Read it: if you love a good fractured fairy tale.
Overall rating: 8.75/10
This book has so many elements that I normally dislike. There are spaceships and moon people and robots – even Cinderella herself is part-robot. If I had read even one summary, I would probably never have given it a chance. But I did no research, just impulse bought it during a Kindle sale, and I’m so glad I did.
The story that begins in Cinder is woven around the bones of the Cinderella story but it goes above and beyond (and under and around) to such a degree that I found myself really wondering what was going to happen. The familiar Cinderella tropes appear – there is a ball, there is a dress from an unexpected source, there is a prince – but the situations are so different that it feels entirely fresh.
She wouldn’t fit in a a formal ball anyway. Even if she did find dress gloves and slippers that could hide her metal monstrosities, her mousy hair would never hold a curl, and she didn’t know the first thing about makeup. She would just end up sitting off the dance floor and making fun of the girls who swooned to get Prince Kai’s attention, pretending she wasn’t jealous. Pretending it didn’t bother her.

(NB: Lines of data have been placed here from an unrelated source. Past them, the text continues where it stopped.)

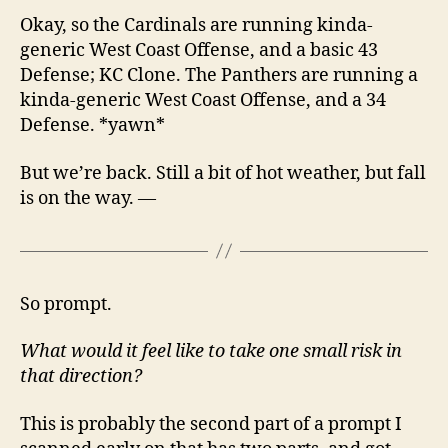
Okay, so the Cardinals are running kinda-
generic West Coast Offense, and a basic 43
Defense; KC Clone. The Panthers are running a
kinda-generic West Coast Offense, and a 34
Defense. *yawn*
But we’re back. Still a bit of hot weather, but fall
is on the way. —
So prompt.
What would it feel like to take one small risk in
that direction?
This is probably the second part of a prompt I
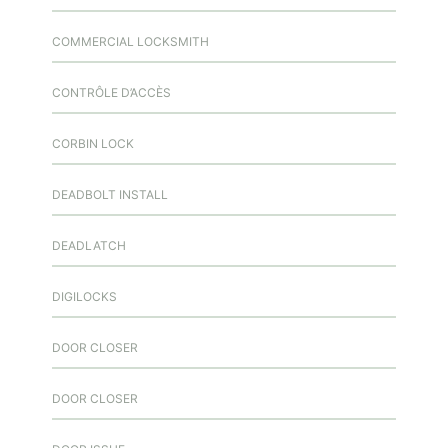
COMMERCIAL LOCKSMITH
CONTRÔLE D’ACCÈS
CORBIN LOCK
DEADBOLT INSTALL
DEADLATCH
DIGILOCKS
DOOR CLOSER
DOOR CLOSER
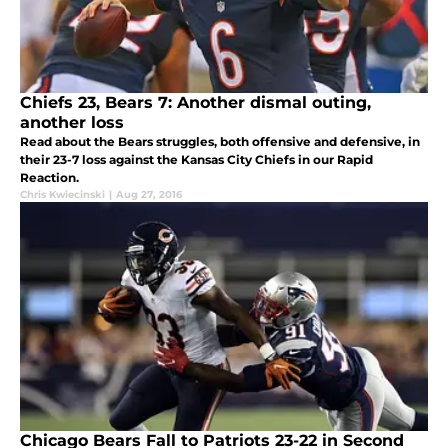
Chiefs 23, Bears 7: Another dismal outing,
another loss
Read about the Bears struggles, both offensive and defensive, in
their 23-7 loss against the Kansas City Chiefs in our Rapid
Reaction.
Chris Kwiecinski
|
Aug 27, 2016
Chicago Bears Fall to Patriots 23-22 in Second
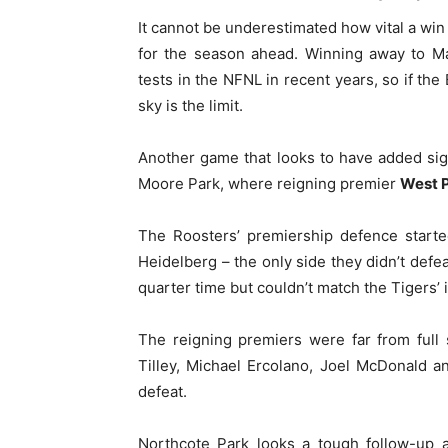
It cannot be underestimated how vital a wi
for the season ahead. Winning away to M
tests in the NFNL in recent years, so if the
sky is the limit.
Another game that looks to have added sign
Moore Park, where reigning premier
West 
The Roosters’ premiership defence started
Heidelberg – the only side they didn’t defea
quarter time but couldn’t match the Tigers’ i
The reigning premiers were far from full
Tilley, Michael Ercolano, Joel McDonald 
defeat.
Northcote Park looks a tough follow-up a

Although she was curious about the food. – Page 30
Cinder herself, a “gifted mechanic” and cyborg, is a strong, independent, and resourceful sixteen-year-old with a mysterious past. The accident that nearly killed her when she was a child – the reason she has a mechanical hand and leg – left her with no memories from before age 11. As the story progresses and events converge, Cinder starts to learn that she might not be exactly who she always thought she was.
There’s also a planet-wide plague, a looming inter-galactic military conflict, and a complex and brilliantly crafted world with political and social issues of is own. As a cyborg, Cinder has fewer rights than the human members of her adopted family; something that her stepmother takes advantage of. And of course, there’s a ball.
I actually am going to make this a book review and a half…I read the next book in the series, Scarlet, right after finishing Cinder. Scarlet continues the storyline begun by Cinder but weaves in another storyline – that of tough, Red-Riding-Hood inspired Scarlet and her new friend, who she calls Wolf. Scarlet is just as good as Cinder but for all the same reasons, which is why I’m sticking it onto the end of this review instead of giving it its own. There’s also the fact that I only paused for about 10 minutes between the two books, so I might be fuzzy about where one ended and the other began.
This is the beginning of an excellent series, and I can’t wait to see what Marissa Meyer does next with it. Two more books are expected; the first due in 2014.